Cantet, as has become his method through a series of the most devastating and socially engaged French films of his era, casts non-professional performers, chosen from the ranks of the actual French secondary school where the picture was captured in immediate and kinetic HD, and renders a world wholly authentic, where tired, confused and not terribly engaged students are paired with well meaning but ultimately hypocritical teachers, such as the one rendered with expert moral ambiguity by Francois Begaudeau, who is both a first time actor and the author of the book on which this film is at least partially based.

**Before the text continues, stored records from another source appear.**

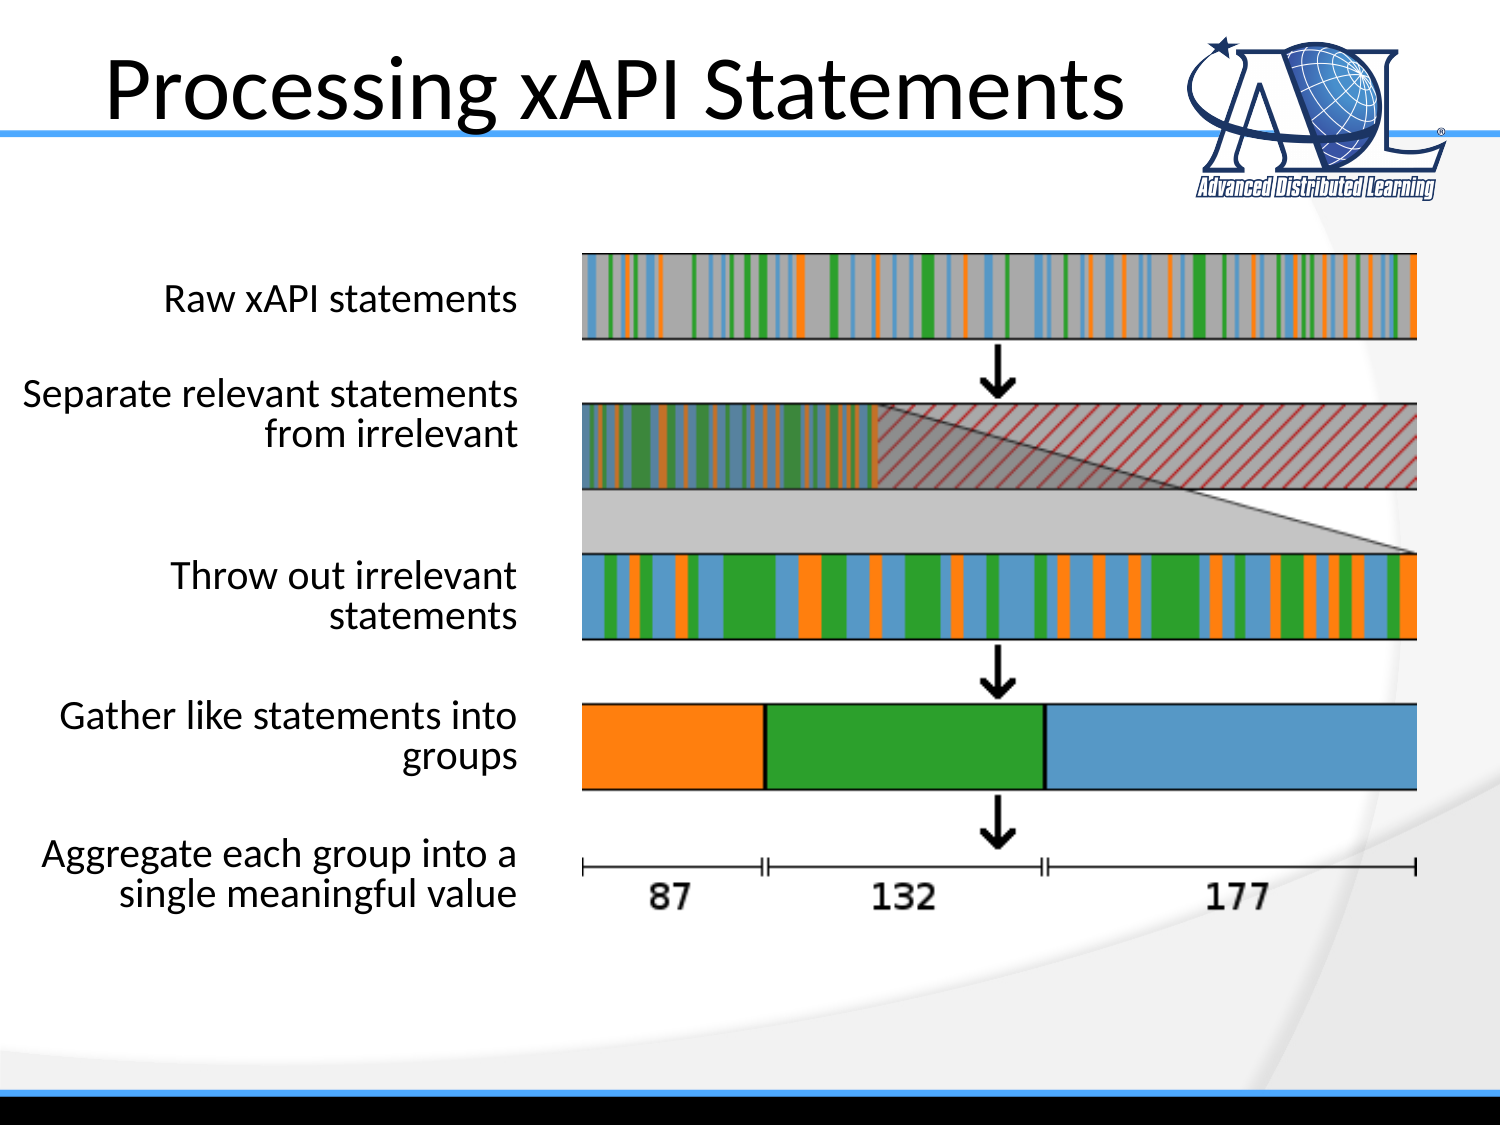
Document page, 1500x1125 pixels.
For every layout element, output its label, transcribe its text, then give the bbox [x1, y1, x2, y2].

text_box Aggregate each group into a single meaningful value [0, 828, 533, 951]
title Processing xAPI Statements [89, 20, 1417, 129]
text_box Raw xAPI statements [0, 273, 533, 343]
text_box Gather like statements into groups [0, 690, 533, 793]
text_box Separate relevant statements from irrelevant [0, 368, 534, 480]
picture [0, 0, 1500, 1125]
text_box Throw out irrelevant statements [0, 550, 533, 645]
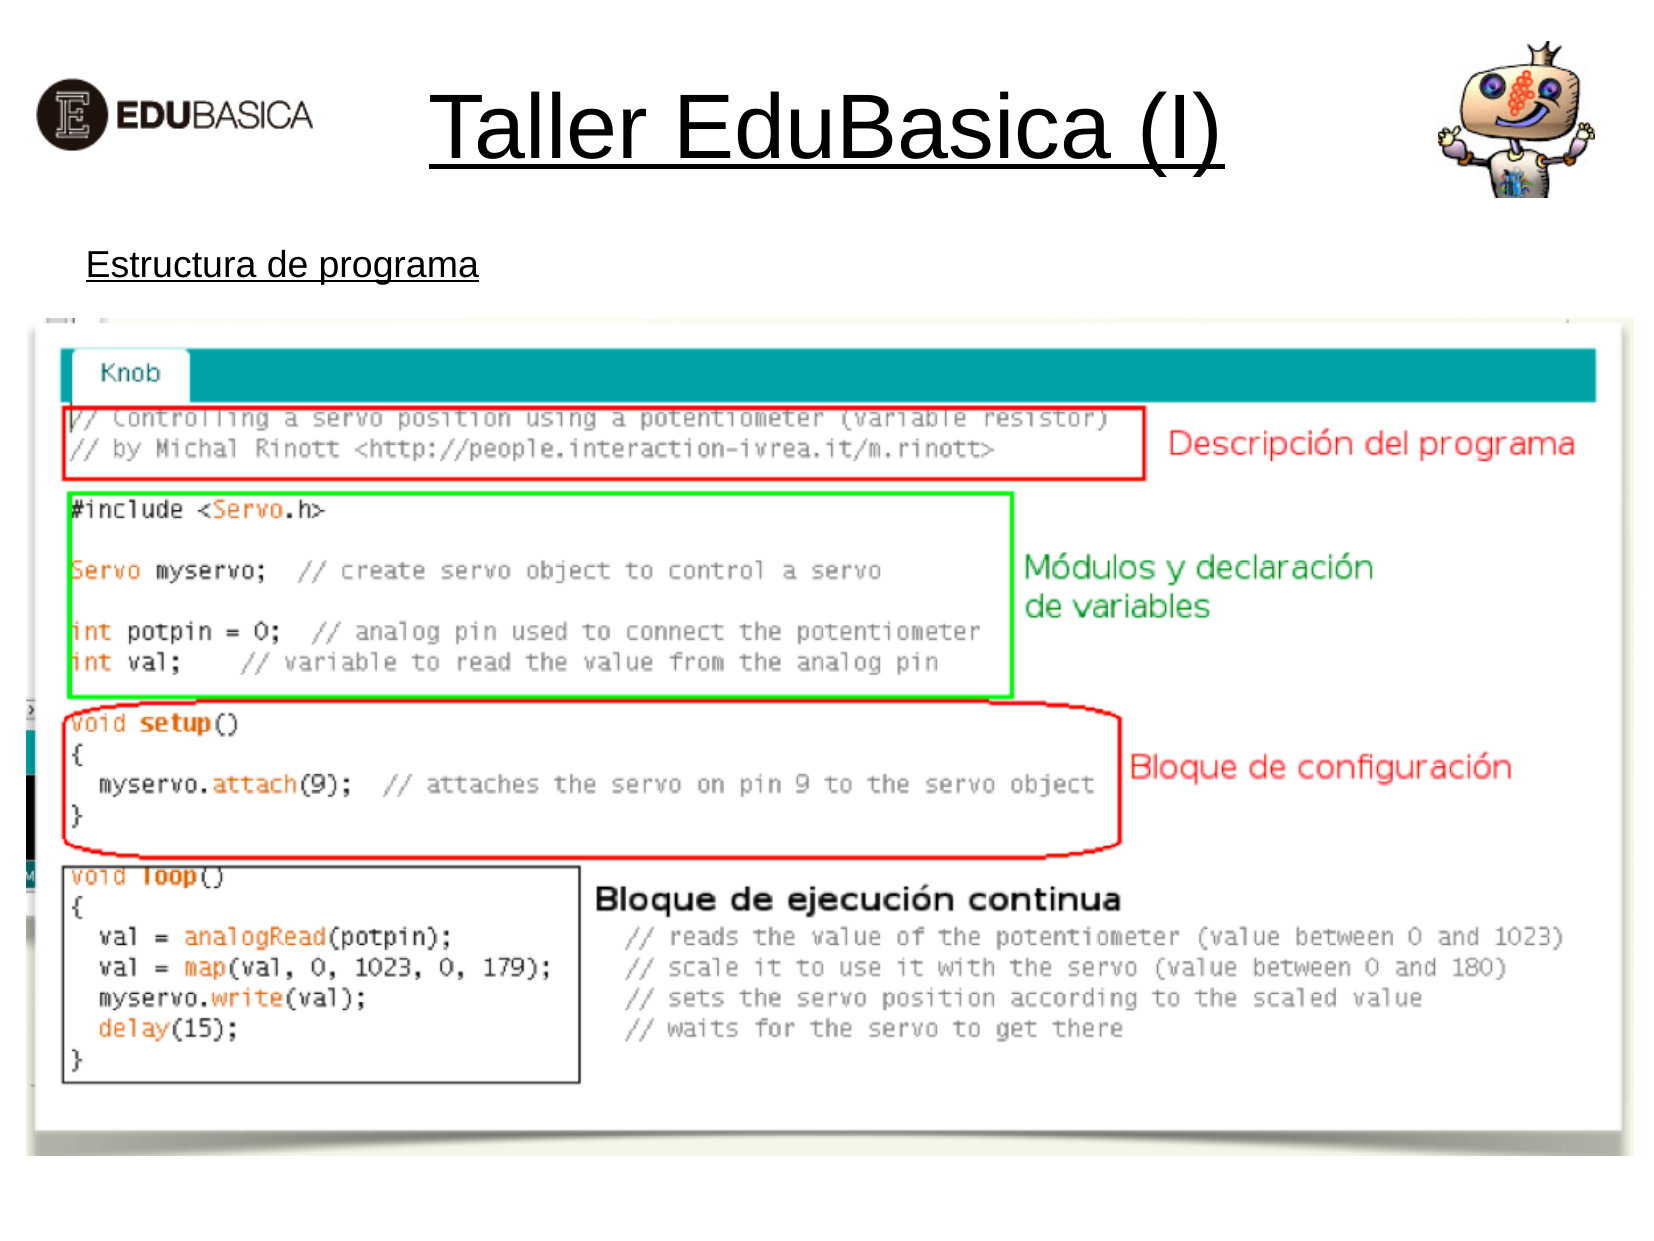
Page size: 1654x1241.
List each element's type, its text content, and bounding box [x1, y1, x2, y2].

text_box Estructura de programa [70, 236, 494, 294]
picture [35, 77, 316, 154]
title Taller EduBasica (I) [82, 23, 1571, 231]
picture [26, 318, 1634, 1156]
picture [1438, 41, 1595, 198]
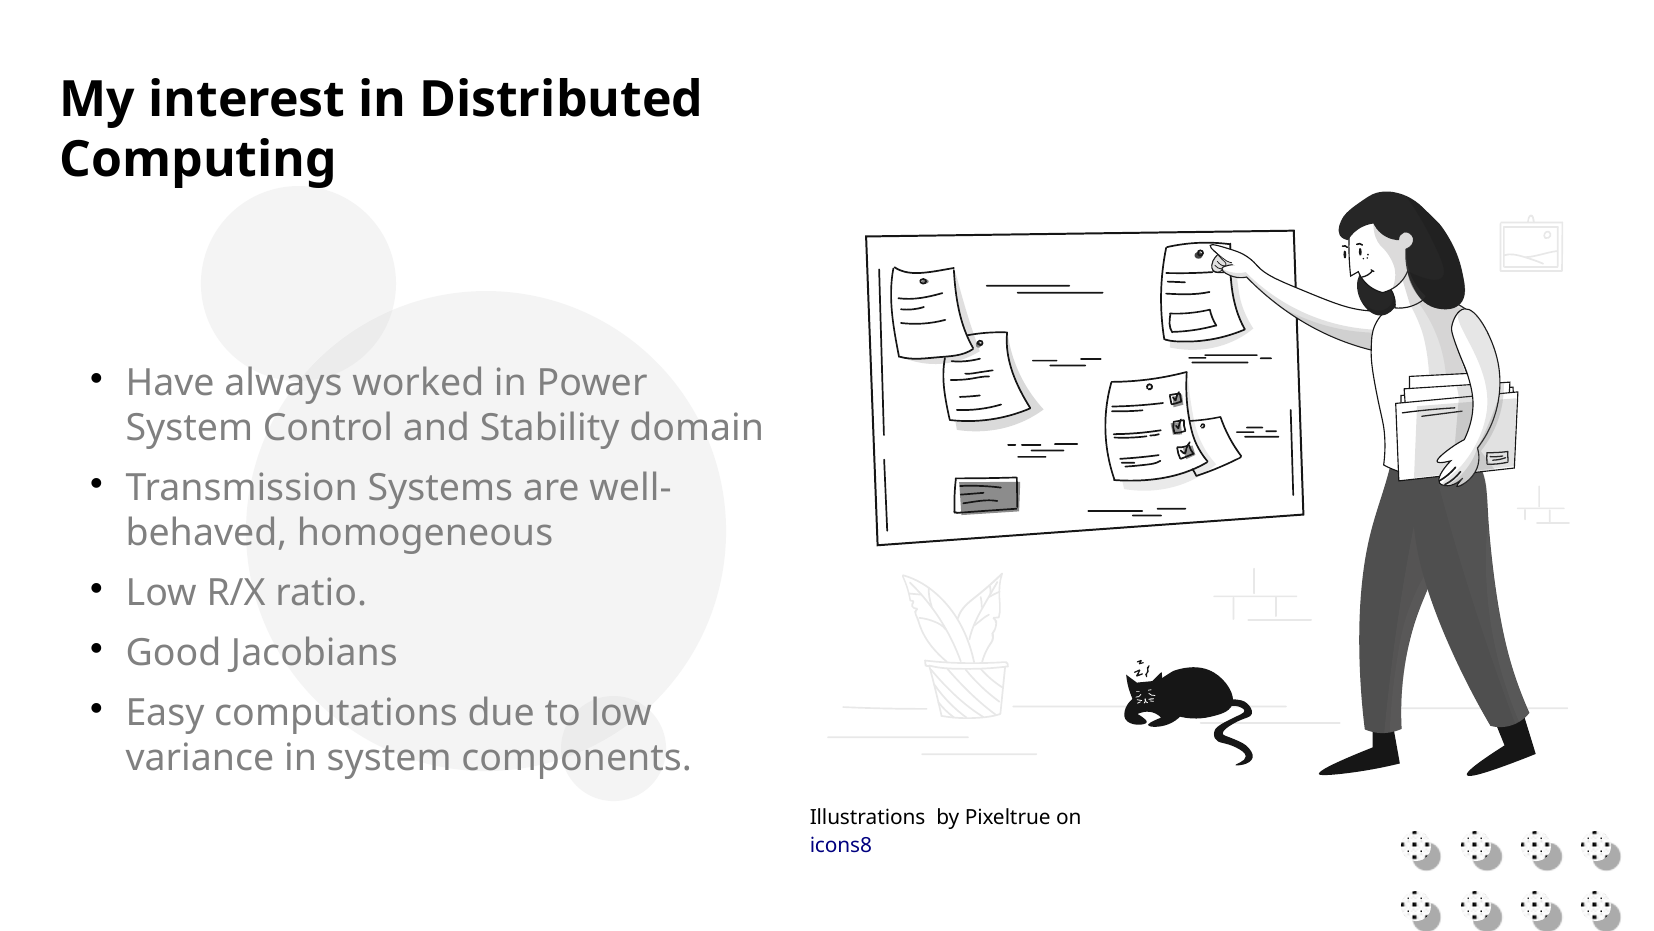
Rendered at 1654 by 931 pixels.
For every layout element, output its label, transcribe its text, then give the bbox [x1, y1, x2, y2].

Begeaudeau’s French instructor, just entering middle age, humorous and somewhat attractive, clearly wants the best for his students. But does he truly know what that means? Cantet gracefully never chooses sides or endorses one particular group of thoughts in the ideological conundrum that modern education proves to be. What good is there in introducing a group of children to a literature, a cultural heritage, that many feel little affinity to? Those that do, as witnessed in a crucial scene halfway through the film, in which one black student suggests to calls of outrage his affinity for the French soccer team, are often scolded and exiled by their peers on cultural grounds. Others, as illustrated by Sandra, find their own way toward western culture, regardless of the platitudes of politicians, good but failed intentions of professional teachers and biases of their classmates. Yet the most endearing and sobering lesson of this all too important film is that some children, as glimpsed in the film’s unforgettably simple and painful finale, will always fall through the cracks.